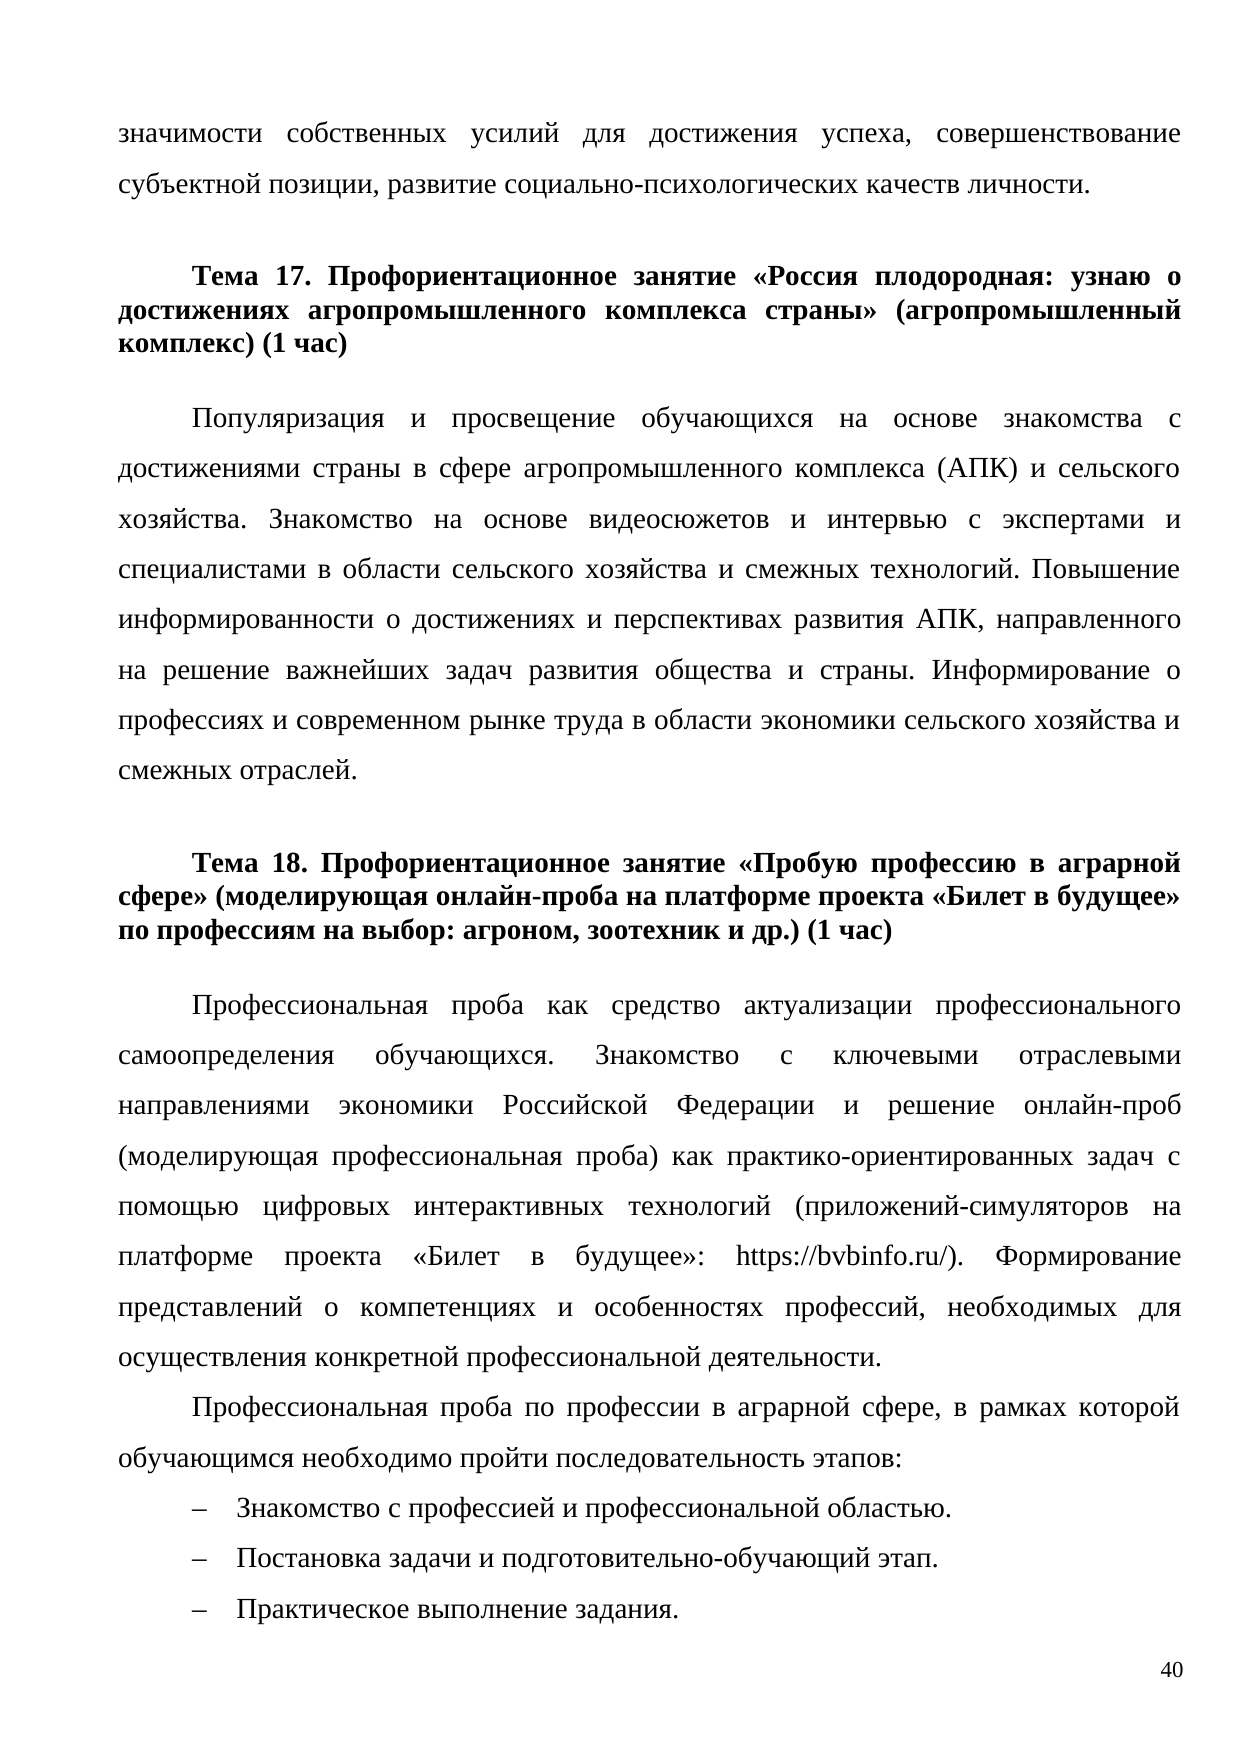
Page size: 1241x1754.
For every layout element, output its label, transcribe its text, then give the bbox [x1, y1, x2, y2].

text Профессиональная проба как средство актуализации профессионального самоопределения обучающихся. Знакомство с ключевыми отраслевыми направлениями экономики Российской Федерации и решение онлайн-проб (моделирующая профессиональная проба) как практико-ориентированных задач с помощью цифровых интерактивных технологий (приложений-симуляторов на платформе проекта «Билет в будущее»: https://bvbinfo.ru/). Формирование представлений о компетенциях и особенностях профессий, необходимых для осуществления конкретной профессиональной деятельности. [118, 987, 1182, 1373]
text Профессиональная проба по профессии в аграрной сфере, в рамках которой обучающимся необходимо пройти последовательность этапов: [118, 1389, 1181, 1474]
subtitle Тема 17. Профориентационное занятие «Россия плодородная: узнаю о достижениях агропромышленного комплекса страны» (агропромышленный комплекс) (1 час) [118, 258, 1181, 359]
list Знакомство с профессией и профессиональной областью. [192, 1491, 1192, 1524]
list Постановка задачи и подготовительно-обучающий этап. [192, 1540, 1192, 1574]
text Популяризация и просвещение обучающихся на основе знакомства с достижениями страны в сфере агропромышленного комплекса (АПК) и сельского хозяйства. Знакомство на основе видеосюжетов и интервью с экспертами и специалистами в области сельского хозяйства и смежных технологий. Повышение информированности о достижениях и перспективах развития АПК, направленного на решение важнейших задач развития общества и страны. Информирование о профессиях и современном рынке труда в области экономики сельского хозяйства и смежных отраслей. [118, 400, 1181, 786]
subtitle Тема 18. Профориентационное занятие «Пробую профессию в аграрной сфере» (моделирующая онлайн-проба на платформе проекта «Билет в будущее» по профессиям на выбор: агроном, зоотехник и др.) (1 час) [118, 845, 1182, 946]
text значимости собственных усилий для достижения успеха, совершенствование субъектной позиции, развитие социально-психологических качеств личности. [118, 115, 1181, 199]
list Практическое выполнение задания. [192, 1591, 1192, 1624]
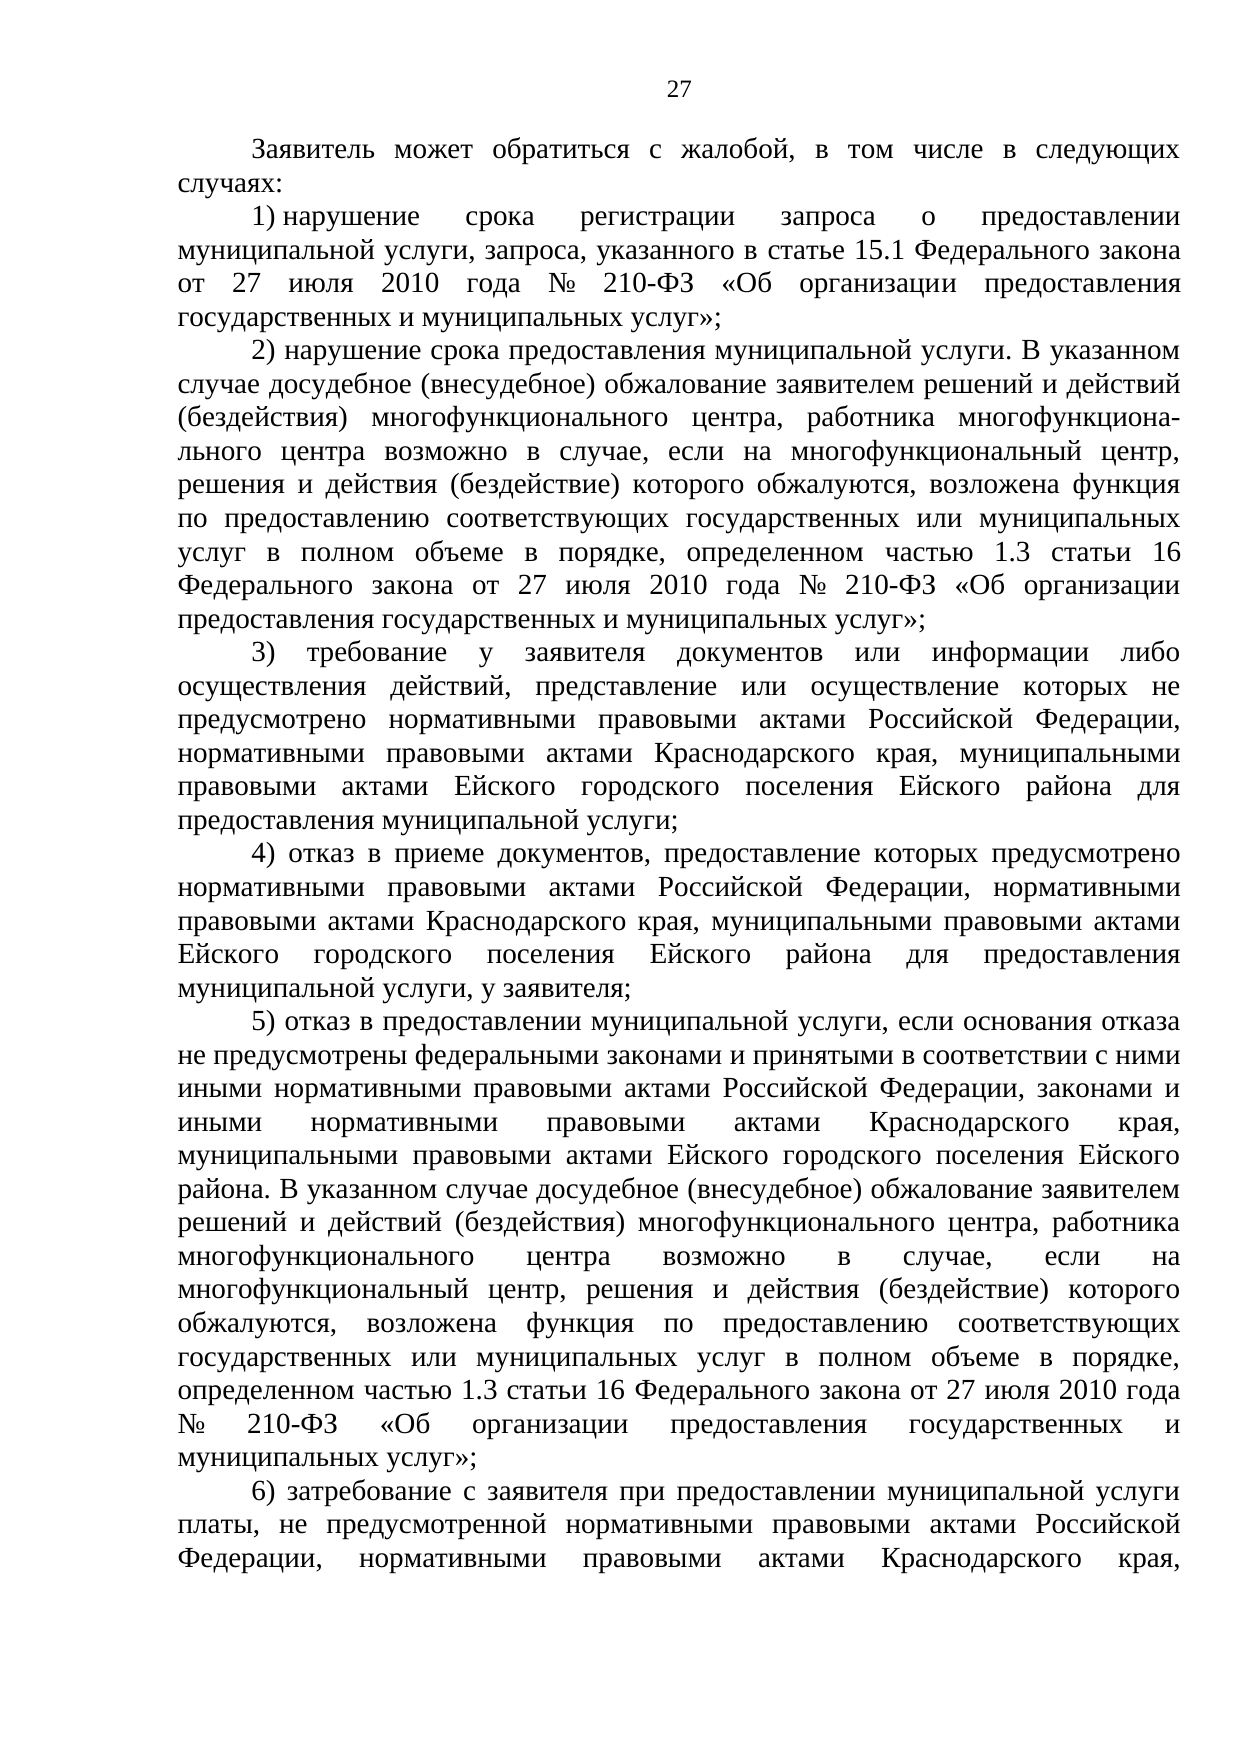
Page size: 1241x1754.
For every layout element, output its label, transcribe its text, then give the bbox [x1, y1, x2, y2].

text 1) нарушение срока регистрации запроса о предоставлении муниципальной услуги, запроса, указанного в статье 15.1 Федерального закона от 27 июля 2010 года № 210-ФЗ «Об организации предоставления государственных и муниципальных услуг»; [177, 198, 1181, 332]
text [177, 1473, 1181, 1573]
text 4) отказ в приеме документов, предоставление которых предусмотрено нормативными правовыми актами Российской Федерации, нормативными правовыми актами Краснодарского края, муниципальными правовыми актами Ейского городского поселения Ейского района для предоставления муниципальной услуги, у заявителя; [177, 836, 1181, 1003]
text 2) нарушение срока предоставления муниципальной услуги. В указанном случае досудебное (внесудебное) обжалование заявителем решений и действий (бездействия) многофункционального центра, работника многофункциона-льного центра возможно в случае, если на многофункциональный центр, решения и действия (бездействие) которого обжалуются, возложена функция по предоставлению соответствующих государственных или муниципальных услуг в полном объеме в порядке, определенном частью 1.3 статьи 16 Федерального закона от 27 июля 2010 года № 210-ФЗ «Об организации предоставления государственных и муниципальных услуг»; [177, 332, 1181, 634]
text Заявитель может обратиться с жалобой, в том числе в следующих случаях: [177, 131, 1181, 198]
text 3) требование у заявителя документов или информации либо осуществления действий, представление или осуществление которых не предусмотрено нормативными правовыми актами Российской Федерации, нормативными правовыми актами Краснодарского края, муниципальными правовыми актами Ейского городского поселения Ейского района для предоставления муниципальной услуги; [177, 634, 1181, 836]
text 5) отказ в предоставлении муниципальной услуги, если основания отказа не предусмотрены федеральными законами и принятыми в соответствии с ними иными нормативными правовыми актами Российской Федерации, законами и иными нормативными правовыми актами Краснодарского края, муниципальными правовыми актами Ейского городского поселения Ейского района. В указанном случае досудебное (внесудебное) обжалование заявителем решений и действий (бездействия) многофункционального центра, работника многофункционального центра возможно в случае, если на многофункциональный центр, решения и действия (бездействие) которого обжалуются, возложена функция по предоставлению соответствующих государственных или муниципальных услуг в полном объеме в порядке, определенном частью 1.3 статьи 16 Федерального закона от 27 июля 2010 года № 210-ФЗ «Об организации предоставления государственных и муниципальных услуг»; [177, 1003, 1181, 1473]
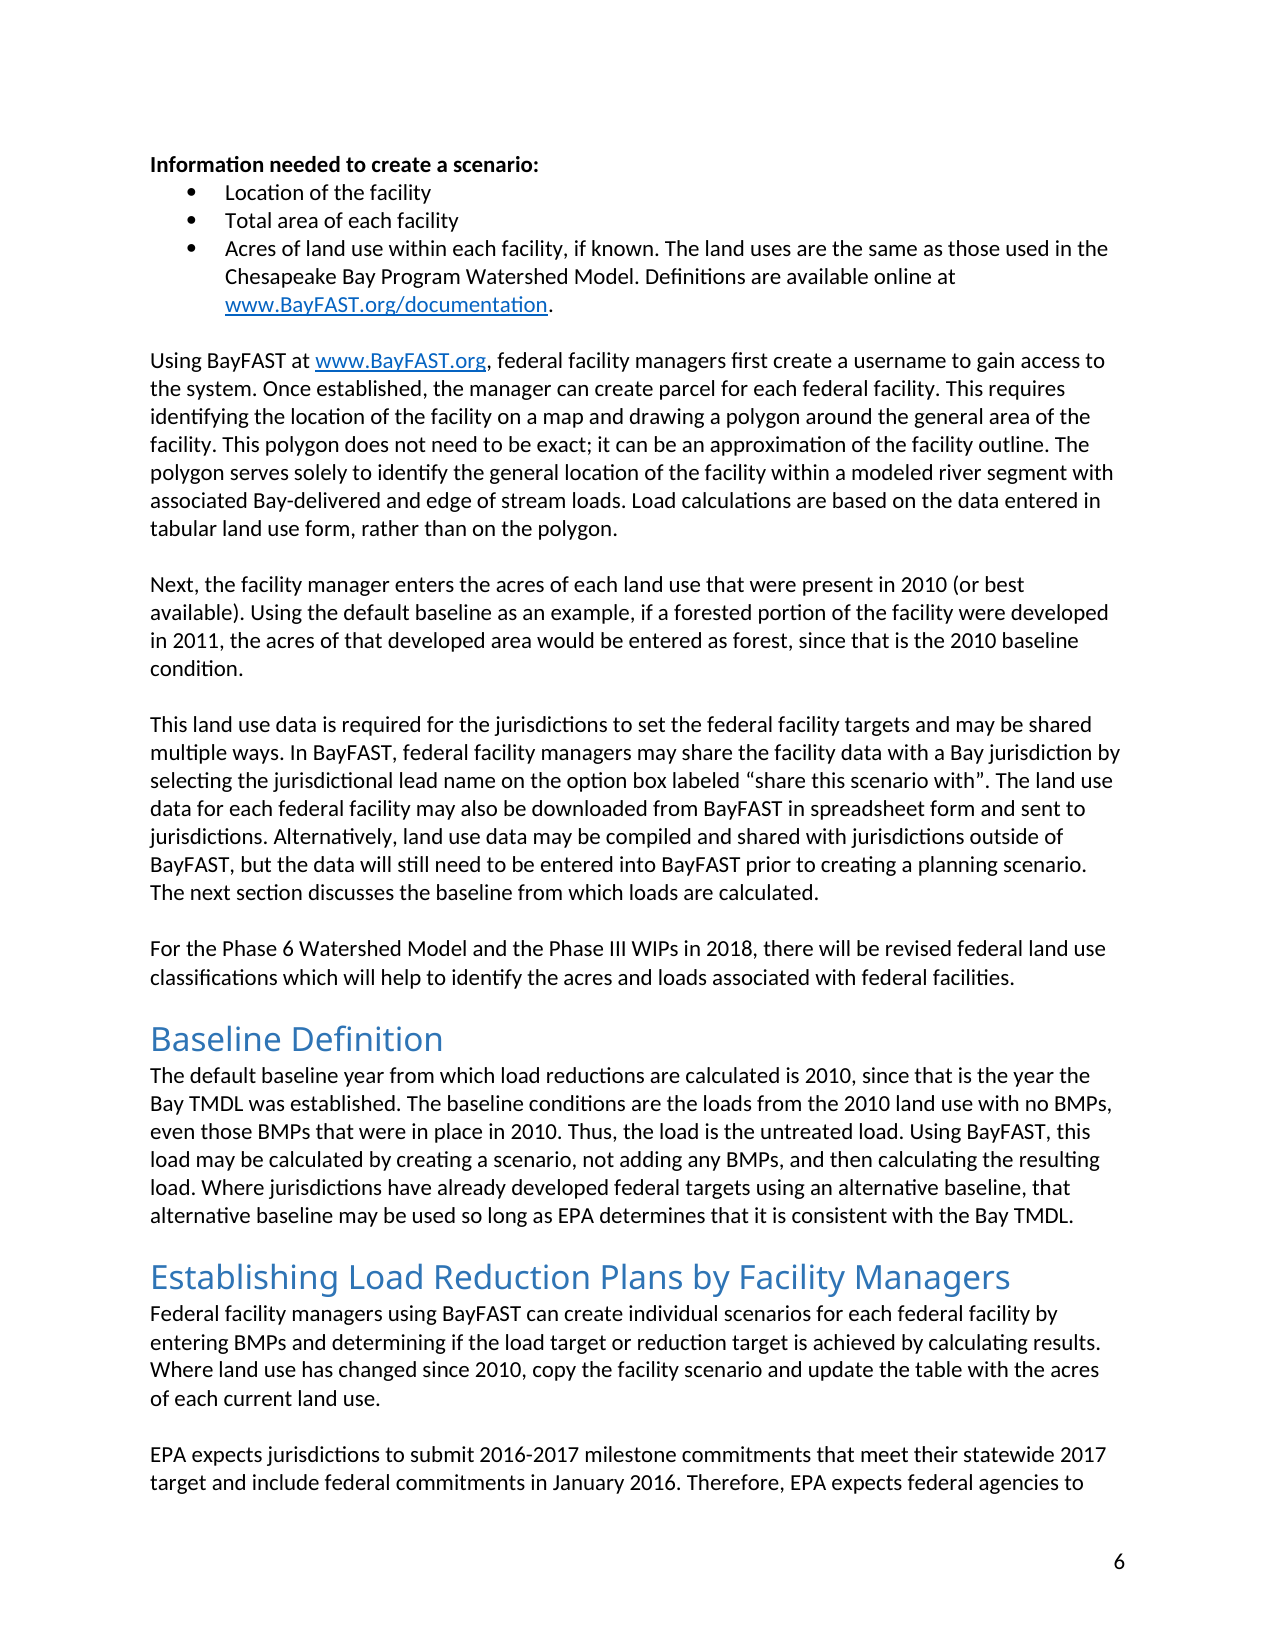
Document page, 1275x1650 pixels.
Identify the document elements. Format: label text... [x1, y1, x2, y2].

- - -

### PROBLEM TO WORK ON
Any pictures above are to be left out. Retype the rest of the records exactly.

### TASK RESULT
Page size: 1241x1754.
For every layout element, output its label, transcribe its text, then give the bbox [x1, y1, x2, y2].

text Профессиональная проба как средство актуализации профессионального самоопределения обучающихся. Знакомство с ключевыми отраслевыми направлениями экономики Российской Федерации и решение онлайн-проб (моделирующая профессиональная проба) как практико-ориентированных задач с помощью цифровых интерактивных технологий (приложений-симуляторов на платформе проекта «Билет в будущее»: https://bvbinfo.ru/). Формирование представлений о компетенциях и особенностях профессий, необходимых для осуществления конкретной профессиональной деятельности. [118, 987, 1182, 1373]
text Профессиональная проба по профессии в аграрной сфере, в рамках которой обучающимся необходимо пройти последовательность этапов: [118, 1389, 1181, 1474]
subtitle Тема 17. Профориентационное занятие «Россия плодородная: узнаю о достижениях агропромышленного комплекса страны» (агропромышленный комплекс) (1 час) [118, 258, 1181, 359]
list Знакомство с профессией и профессиональной областью. [192, 1491, 1192, 1524]
list Постановка задачи и подготовительно-обучающий этап. [192, 1540, 1192, 1574]
text Популяризация и просвещение обучающихся на основе знакомства с достижениями страны в сфере агропромышленного комплекса (АПК) и сельского хозяйства. Знакомство на основе видеосюжетов и интервью с экспертами и специалистами в области сельского хозяйства и смежных технологий. Повышение информированности о достижениях и перспективах развития АПК, направленного на решение важнейших задач развития общества и страны. Информирование о профессиях и современном рынке труда в области экономики сельского хозяйства и смежных отраслей. [118, 400, 1181, 786]
subtitle Тема 18. Профориентационное занятие «Пробую профессию в аграрной сфере» (моделирующая онлайн-проба на платформе проекта «Билет в будущее» по профессиям на выбор: агроном, зоотехник и др.) (1 час) [118, 845, 1182, 946]
text значимости собственных усилий для достижения успеха, совершенствование субъектной позиции, развитие социально-психологических качеств личности. [118, 115, 1181, 199]
list Практическое выполнение задания. [192, 1591, 1192, 1624]
Page size: 1241x1754.
For every layout element, output its label, transcribe its text, then give the bbox [x1, y1, x2, y2].

text 1) нарушение срока регистрации запроса о предоставлении муниципальной услуги, запроса, указанного в статье 15.1 Федерального закона от 27 июля 2010 года № 210-ФЗ «Об организации предоставления государственных и муниципальных услуг»; [177, 198, 1181, 332]
text [177, 1473, 1181, 1573]
text 4) отказ в приеме документов, предоставление которых предусмотрено нормативными правовыми актами Российской Федерации, нормативными правовыми актами Краснодарского края, муниципальными правовыми актами Ейского городского поселения Ейского района для предоставления муниципальной услуги, у заявителя; [177, 836, 1181, 1003]
text 2) нарушение срока предоставления муниципальной услуги. В указанном случае досудебное (внесудебное) обжалование заявителем решений и действий (бездействия) многофункционального центра, работника многофункциона-льного центра возможно в случае, если на многофункциональный центр, решения и действия (бездействие) которого обжалуются, возложена функция по предоставлению соответствующих государственных или муниципальных услуг в полном объеме в порядке, определенном частью 1.3 статьи 16 Федерального закона от 27 июля 2010 года № 210-ФЗ «Об организации предоставления государственных и муниципальных услуг»; [177, 332, 1181, 634]
text Заявитель может обратиться с жалобой, в том числе в следующих случаях: [177, 131, 1181, 198]
text 3) требование у заявителя документов или информации либо осуществления действий, представление или осуществление которых не предусмотрено нормативными правовыми актами Российской Федерации, нормативными правовыми актами Краснодарского края, муниципальными правовыми актами Ейского городского поселения Ейского района для предоставления муниципальной услуги; [177, 634, 1181, 836]
text 5) отказ в предоставлении муниципальной услуги, если основания отказа не предусмотрены федеральными законами и принятыми в соответствии с ними иными нормативными правовыми актами Российской Федерации, законами и иными нормативными правовыми актами Краснодарского края, муниципальными правовыми актами Ейского городского поселения Ейского района. В указанном случае досудебное (внесудебное) обжалование заявителем решений и действий (бездействия) многофункционального центра, работника многофункционального центра возможно в случае, если на многофункциональный центр, решения и действия (бездействие) которого обжалуются, возложена функция по предоставлению соответствующих государственных или муниципальных услуг в полном объеме в порядке, определенном частью 1.3 статьи 16 Федерального закона от 27 июля 2010 года № 210-ФЗ «Об организации предоставления государственных и муниципальных услуг»; [177, 1003, 1181, 1473]
Document page, 1275x1650 pixels.
Identify the document elements. Format: label text... [x1, y1, x2, y2].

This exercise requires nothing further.